Limitations & Future Work

  • Covers only 6 chart types and 3 libraries; does not include complex visualizations like Sankey, heatmaps, or 3D plots.
  • While verified by humans, the underlying summaries are LLM-generated and may inherit stylistic biases from training data.
  • Main evaluation relies on GPT Score; despite high correlation (\(r=0.91\)), it cannot fully replace in-depth expert evaluation.
  • Focuses on open-ended summarization; does not cover tasks like difference detection QA or point-by-point alignment.
  • Missing large-scale fine-tuning experiments; specialized models were only fine-tuned for 5 epochs.
  • vs. ChartAB: While both are large-scale, ChartAB focuses on grounding/alignment diagnostics, whereas ChartDiff targets holistic comparative summarization.
  • vs. MultiChartQA / INTERCHART / ReMI: ChartDiff addresses the "open-ended generation" gap with its 8.5k pairs.
  • vs. Specialized Models (MatCha, ChartGemma): The findings serve as a wake-up call that current chart-specific instruction tuning suffers from severe over-fitting to templates.

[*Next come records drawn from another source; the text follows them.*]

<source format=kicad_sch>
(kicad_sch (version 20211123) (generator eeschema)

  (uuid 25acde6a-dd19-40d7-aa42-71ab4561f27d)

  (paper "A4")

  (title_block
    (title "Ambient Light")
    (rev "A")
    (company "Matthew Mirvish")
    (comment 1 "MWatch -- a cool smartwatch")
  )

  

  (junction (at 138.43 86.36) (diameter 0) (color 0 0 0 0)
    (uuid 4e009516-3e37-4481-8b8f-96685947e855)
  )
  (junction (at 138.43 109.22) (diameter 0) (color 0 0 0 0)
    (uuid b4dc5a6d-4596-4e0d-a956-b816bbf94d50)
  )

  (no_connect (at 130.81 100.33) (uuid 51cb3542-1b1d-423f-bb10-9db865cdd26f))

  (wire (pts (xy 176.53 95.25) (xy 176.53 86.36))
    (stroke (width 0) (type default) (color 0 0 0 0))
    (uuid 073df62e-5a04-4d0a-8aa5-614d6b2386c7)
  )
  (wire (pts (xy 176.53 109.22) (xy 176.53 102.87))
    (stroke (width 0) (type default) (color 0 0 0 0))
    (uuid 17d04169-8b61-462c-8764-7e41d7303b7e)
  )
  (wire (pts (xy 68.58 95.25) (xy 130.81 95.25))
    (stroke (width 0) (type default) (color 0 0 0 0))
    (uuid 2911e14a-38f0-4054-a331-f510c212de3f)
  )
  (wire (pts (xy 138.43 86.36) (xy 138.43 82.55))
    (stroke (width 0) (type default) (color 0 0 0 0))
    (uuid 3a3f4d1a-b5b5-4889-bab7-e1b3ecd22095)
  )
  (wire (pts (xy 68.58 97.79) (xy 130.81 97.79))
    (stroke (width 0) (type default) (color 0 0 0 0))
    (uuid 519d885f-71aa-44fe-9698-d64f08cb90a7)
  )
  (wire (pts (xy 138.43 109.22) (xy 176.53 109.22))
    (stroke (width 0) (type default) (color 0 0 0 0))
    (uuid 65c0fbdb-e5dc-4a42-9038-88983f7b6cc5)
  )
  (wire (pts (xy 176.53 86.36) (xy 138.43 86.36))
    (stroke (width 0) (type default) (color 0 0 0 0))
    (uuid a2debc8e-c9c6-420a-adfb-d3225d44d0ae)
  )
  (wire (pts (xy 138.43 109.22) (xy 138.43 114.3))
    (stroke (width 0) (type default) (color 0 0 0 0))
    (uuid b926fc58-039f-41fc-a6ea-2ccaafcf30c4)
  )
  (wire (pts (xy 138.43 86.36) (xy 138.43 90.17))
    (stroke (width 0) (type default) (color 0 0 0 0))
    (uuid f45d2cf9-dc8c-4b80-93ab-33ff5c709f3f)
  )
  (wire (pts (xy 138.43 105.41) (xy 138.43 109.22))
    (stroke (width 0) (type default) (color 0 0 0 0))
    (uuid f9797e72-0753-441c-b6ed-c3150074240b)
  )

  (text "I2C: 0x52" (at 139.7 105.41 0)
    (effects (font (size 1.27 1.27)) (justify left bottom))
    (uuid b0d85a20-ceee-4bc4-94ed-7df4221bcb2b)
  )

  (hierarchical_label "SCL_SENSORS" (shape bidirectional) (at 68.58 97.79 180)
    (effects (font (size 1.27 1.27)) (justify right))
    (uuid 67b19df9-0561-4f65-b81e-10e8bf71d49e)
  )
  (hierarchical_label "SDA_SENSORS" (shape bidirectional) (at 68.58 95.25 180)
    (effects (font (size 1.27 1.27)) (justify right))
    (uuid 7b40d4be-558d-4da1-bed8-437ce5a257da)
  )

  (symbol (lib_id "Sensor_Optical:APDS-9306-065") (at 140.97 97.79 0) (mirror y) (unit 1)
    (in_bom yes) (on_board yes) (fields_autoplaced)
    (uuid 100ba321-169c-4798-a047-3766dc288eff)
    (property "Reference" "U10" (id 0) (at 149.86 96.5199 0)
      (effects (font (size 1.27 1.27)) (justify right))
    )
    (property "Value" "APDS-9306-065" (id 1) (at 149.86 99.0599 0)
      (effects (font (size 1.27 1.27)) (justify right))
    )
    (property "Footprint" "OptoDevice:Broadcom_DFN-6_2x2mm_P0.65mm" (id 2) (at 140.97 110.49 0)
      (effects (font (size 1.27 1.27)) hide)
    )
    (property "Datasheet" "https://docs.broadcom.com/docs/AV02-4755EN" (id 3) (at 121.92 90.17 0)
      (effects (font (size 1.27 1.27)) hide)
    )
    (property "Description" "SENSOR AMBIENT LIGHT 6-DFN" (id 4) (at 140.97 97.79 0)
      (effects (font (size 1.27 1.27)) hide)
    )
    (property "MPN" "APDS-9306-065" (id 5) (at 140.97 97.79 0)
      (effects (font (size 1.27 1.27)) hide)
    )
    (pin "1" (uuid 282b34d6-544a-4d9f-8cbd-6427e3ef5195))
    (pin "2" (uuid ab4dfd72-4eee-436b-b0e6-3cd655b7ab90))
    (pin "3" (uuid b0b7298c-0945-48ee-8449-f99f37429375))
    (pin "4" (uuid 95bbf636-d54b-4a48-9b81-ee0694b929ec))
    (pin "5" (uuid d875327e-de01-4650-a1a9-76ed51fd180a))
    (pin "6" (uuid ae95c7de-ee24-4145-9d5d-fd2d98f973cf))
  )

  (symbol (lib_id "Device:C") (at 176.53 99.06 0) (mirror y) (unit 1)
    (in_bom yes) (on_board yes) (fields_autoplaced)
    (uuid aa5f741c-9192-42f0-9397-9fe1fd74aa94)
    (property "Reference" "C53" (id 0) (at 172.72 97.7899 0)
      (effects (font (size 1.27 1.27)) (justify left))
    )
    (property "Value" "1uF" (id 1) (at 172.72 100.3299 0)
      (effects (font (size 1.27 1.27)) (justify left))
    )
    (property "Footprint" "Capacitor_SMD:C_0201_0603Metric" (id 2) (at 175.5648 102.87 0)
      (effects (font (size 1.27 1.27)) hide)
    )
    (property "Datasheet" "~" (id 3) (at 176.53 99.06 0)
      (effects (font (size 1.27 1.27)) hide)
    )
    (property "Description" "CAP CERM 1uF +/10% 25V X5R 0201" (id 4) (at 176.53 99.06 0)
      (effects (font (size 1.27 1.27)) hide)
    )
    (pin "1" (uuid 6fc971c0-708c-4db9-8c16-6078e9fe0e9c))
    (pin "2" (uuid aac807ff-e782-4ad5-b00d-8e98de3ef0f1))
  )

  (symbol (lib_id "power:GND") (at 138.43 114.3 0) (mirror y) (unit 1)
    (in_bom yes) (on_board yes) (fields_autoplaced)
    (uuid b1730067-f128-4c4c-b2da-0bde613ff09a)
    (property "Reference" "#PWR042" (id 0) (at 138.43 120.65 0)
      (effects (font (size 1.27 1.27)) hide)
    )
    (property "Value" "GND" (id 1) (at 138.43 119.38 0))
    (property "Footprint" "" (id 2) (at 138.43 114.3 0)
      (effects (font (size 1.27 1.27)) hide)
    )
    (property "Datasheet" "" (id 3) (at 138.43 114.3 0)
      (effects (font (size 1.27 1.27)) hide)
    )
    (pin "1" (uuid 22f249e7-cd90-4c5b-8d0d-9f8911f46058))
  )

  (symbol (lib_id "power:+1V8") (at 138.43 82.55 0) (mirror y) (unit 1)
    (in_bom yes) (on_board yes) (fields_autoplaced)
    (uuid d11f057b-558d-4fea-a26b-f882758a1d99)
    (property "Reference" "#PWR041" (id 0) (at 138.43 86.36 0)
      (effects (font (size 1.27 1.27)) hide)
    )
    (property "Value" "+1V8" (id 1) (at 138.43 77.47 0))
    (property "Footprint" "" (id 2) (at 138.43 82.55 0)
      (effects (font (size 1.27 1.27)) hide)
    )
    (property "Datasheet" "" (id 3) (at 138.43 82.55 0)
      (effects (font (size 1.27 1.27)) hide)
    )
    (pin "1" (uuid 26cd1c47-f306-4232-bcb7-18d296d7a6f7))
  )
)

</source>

  • Insights: (1) Future chart research should target the dual challenge of "multi-chart + multi-series"; (2) The decoupled annotation paradigm (Data-level LLM labeling + Image-level testing) is highly effective; (3) Future specialized models must shift from "imitating reference style" to "generating factually correct and comprehensive descriptions."

Rating

  • Novelty: ⭐⭐⭐⭐ First 8k+ scale comparative summarization benchmark.

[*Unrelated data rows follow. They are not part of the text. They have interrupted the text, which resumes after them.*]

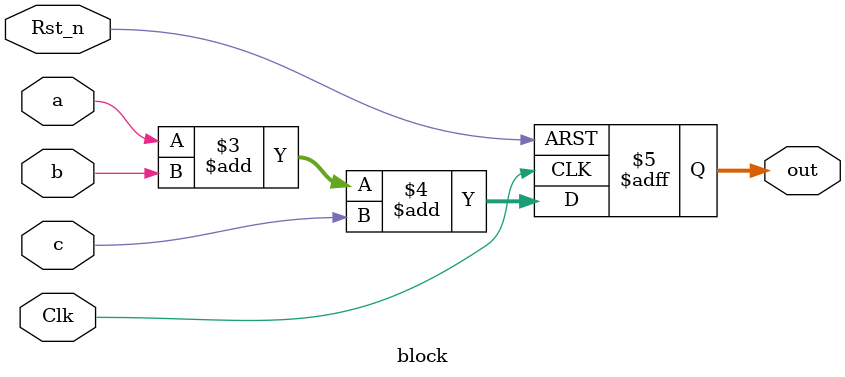
<source format=v>
module    block(
                Rst_n,
                Clk,
                a,
                b,
                c,
                out
                );

    input               Rst_n;
    input               Clk;
    input               a,b,c;
    output reg  [1:0]   out;
    reg         [1:0]   d;
    //d = a + c
    //out = d + c

    always @(posedge Clk or negedge Rst_n)
        if(!Rst_n)
            out = 2'b0;
        else 
            begin
                d = a + b;
                out = d + c ;
            end
endmodule
            
            
</source>
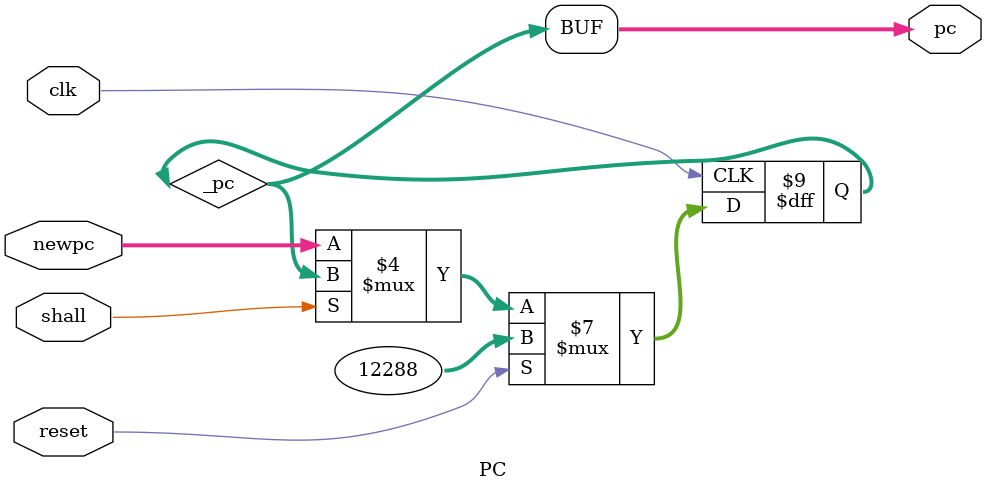
<source format=v>
`timescale 1ns / 1ps
module PC(
    input reset,
    input clk,
	 input shall,
    input [31:0] newpc,
    output [31:0] pc
    );
	 reg [31:0]_pc;
	 assign pc=_pc;
	 initial begin
		_pc=32'h00003000;
	 end
	 always@(posedge clk)begin
		if(reset)begin
			_pc<=32'h00003000;
		end
		else begin
			if(!shall)begin
				_pc<=newpc;
			end
		end
	 end
	 
	

endmodule

</source>
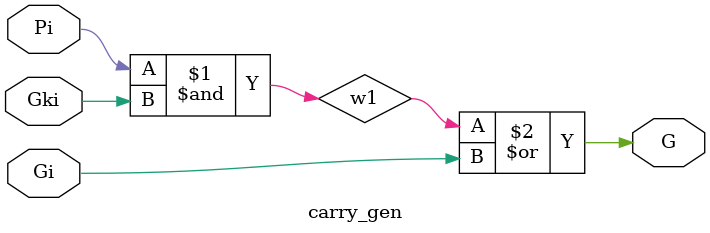
<source format=v>
`timescale 1ns / 1ps

module carry_gen (
	input wire Pi, Gi, Gki,
	output wire G
);

	wire w1;

	and (w1, Pi, Gki);

	or (G, w1, Gi);

endmodule
</source>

  • Experimental Thoroughness: ⭐⭐⭐⭐ Solid across models and slices, though lacking scaling/fine-tuning depth.
  • Writing Quality: ⭐⭐⭐⭐ Clear arguments and user-friendly tables.
  • Value: ⭐⭐⭐⭐⭐ The findings regarding ROUGE mismatch and specialized model failure will likely reshape the evaluation paradigm in chart understanding.